- **Exercise**
Taking the first line of the listing as the start and the line containing "left eye: (367, 494)" as the end, reproduce everything in between exactly, both ends included.

- **Dataset records**
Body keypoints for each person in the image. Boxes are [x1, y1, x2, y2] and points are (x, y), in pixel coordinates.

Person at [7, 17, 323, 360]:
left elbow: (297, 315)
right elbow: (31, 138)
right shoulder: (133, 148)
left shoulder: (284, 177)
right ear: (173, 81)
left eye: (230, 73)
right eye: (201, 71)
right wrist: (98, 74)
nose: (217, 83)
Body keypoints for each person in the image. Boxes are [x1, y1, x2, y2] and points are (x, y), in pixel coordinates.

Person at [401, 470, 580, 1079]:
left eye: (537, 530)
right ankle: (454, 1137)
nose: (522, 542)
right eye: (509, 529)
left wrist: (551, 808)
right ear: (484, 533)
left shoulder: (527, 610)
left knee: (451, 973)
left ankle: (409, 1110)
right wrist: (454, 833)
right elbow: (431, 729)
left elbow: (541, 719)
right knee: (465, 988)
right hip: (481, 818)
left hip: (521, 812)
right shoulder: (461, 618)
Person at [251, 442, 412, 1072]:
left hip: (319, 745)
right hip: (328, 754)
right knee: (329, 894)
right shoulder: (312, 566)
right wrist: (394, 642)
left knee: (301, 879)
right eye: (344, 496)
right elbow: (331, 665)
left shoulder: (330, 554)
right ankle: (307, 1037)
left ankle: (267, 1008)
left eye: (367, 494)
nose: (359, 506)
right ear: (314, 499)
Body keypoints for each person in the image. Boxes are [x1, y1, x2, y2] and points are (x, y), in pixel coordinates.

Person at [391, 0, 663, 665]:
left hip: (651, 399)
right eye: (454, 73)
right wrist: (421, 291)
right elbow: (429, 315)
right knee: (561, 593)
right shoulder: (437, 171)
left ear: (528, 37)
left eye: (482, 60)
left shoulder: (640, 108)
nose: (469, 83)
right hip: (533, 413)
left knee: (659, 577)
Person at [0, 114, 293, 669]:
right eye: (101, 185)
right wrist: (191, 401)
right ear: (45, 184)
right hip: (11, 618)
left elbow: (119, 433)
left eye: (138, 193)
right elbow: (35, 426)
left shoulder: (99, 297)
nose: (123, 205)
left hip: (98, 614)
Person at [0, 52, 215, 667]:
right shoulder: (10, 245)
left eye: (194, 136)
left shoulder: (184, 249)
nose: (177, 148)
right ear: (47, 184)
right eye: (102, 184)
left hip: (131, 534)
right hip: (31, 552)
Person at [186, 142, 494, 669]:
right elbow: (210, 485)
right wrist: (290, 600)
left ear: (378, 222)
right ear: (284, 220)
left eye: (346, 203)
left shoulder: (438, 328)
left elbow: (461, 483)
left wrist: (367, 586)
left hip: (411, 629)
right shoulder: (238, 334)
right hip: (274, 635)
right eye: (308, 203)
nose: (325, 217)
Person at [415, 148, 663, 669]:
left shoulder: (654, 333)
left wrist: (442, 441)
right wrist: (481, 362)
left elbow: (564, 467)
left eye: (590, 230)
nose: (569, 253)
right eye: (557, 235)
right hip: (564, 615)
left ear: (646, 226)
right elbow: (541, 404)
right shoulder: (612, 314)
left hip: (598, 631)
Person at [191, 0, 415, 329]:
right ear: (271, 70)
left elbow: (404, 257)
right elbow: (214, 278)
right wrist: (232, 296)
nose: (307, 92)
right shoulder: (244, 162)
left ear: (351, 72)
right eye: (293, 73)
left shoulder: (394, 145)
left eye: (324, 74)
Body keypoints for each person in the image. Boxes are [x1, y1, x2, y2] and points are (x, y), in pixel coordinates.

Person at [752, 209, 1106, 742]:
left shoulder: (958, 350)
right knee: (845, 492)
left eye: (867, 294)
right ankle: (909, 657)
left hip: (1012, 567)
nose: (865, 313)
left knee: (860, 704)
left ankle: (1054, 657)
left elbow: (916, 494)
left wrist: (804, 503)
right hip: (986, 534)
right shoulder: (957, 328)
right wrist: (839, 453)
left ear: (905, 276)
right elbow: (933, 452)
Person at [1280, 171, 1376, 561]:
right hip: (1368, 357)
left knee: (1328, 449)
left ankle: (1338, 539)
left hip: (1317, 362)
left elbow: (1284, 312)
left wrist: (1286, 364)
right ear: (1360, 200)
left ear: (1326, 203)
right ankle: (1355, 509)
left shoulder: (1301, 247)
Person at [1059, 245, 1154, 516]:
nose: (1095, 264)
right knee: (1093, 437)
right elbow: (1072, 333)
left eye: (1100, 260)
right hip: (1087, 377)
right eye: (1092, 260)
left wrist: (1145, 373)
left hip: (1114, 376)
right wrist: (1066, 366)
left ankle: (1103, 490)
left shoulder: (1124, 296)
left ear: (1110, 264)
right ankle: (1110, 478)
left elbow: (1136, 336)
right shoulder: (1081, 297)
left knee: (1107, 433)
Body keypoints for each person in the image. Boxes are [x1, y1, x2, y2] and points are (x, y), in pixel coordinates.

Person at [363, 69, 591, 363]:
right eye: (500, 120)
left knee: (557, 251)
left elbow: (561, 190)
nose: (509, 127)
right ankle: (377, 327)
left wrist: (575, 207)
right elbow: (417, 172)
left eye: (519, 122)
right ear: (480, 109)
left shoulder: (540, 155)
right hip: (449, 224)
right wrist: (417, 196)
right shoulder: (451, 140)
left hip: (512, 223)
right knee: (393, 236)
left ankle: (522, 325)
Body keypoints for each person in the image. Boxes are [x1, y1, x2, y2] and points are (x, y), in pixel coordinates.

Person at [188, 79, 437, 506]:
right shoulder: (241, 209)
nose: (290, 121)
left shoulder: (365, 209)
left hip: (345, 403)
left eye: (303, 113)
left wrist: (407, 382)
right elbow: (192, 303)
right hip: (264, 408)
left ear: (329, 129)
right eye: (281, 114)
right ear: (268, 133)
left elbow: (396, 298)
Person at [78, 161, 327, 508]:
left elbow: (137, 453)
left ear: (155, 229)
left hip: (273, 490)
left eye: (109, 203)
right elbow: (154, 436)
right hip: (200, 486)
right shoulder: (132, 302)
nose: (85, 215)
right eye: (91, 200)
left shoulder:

- **Result of this task**
Body keypoints for each person in the image. Boxes are [x1, y1, x2, y2] and points are (x, y), in pixel coordinates.

Person at [7, 17, 323, 360]:
left elbow: (297, 315)
right elbow: (31, 138)
right shoulder: (133, 148)
left shoulder: (284, 177)
right ear: (173, 81)
left eye: (230, 73)
right eye: (201, 71)
right wrist: (98, 74)
nose: (217, 83)
Body keypoints for each person in the image. Boxes are [x1, y1, x2, y2] and points are (x, y), in pixel coordinates.

Person at [401, 470, 580, 1079]:
left eye: (537, 530)
right ankle: (454, 1137)
nose: (522, 542)
right eye: (509, 529)
left wrist: (551, 808)
right ear: (484, 533)
left shoulder: (527, 610)
left knee: (451, 973)
left ankle: (409, 1110)
right wrist: (454, 833)
right elbow: (431, 729)
left elbow: (541, 719)
right knee: (465, 988)
right hip: (481, 818)
left hip: (521, 812)
right shoulder: (461, 618)
Person at [251, 442, 412, 1072]:
left hip: (319, 745)
right hip: (328, 754)
right knee: (329, 894)
right shoulder: (312, 566)
right wrist: (394, 642)
left knee: (301, 879)
right eye: (344, 496)
right elbow: (331, 665)
left shoulder: (330, 554)
right ankle: (307, 1037)
left ankle: (267, 1008)
left eye: (367, 494)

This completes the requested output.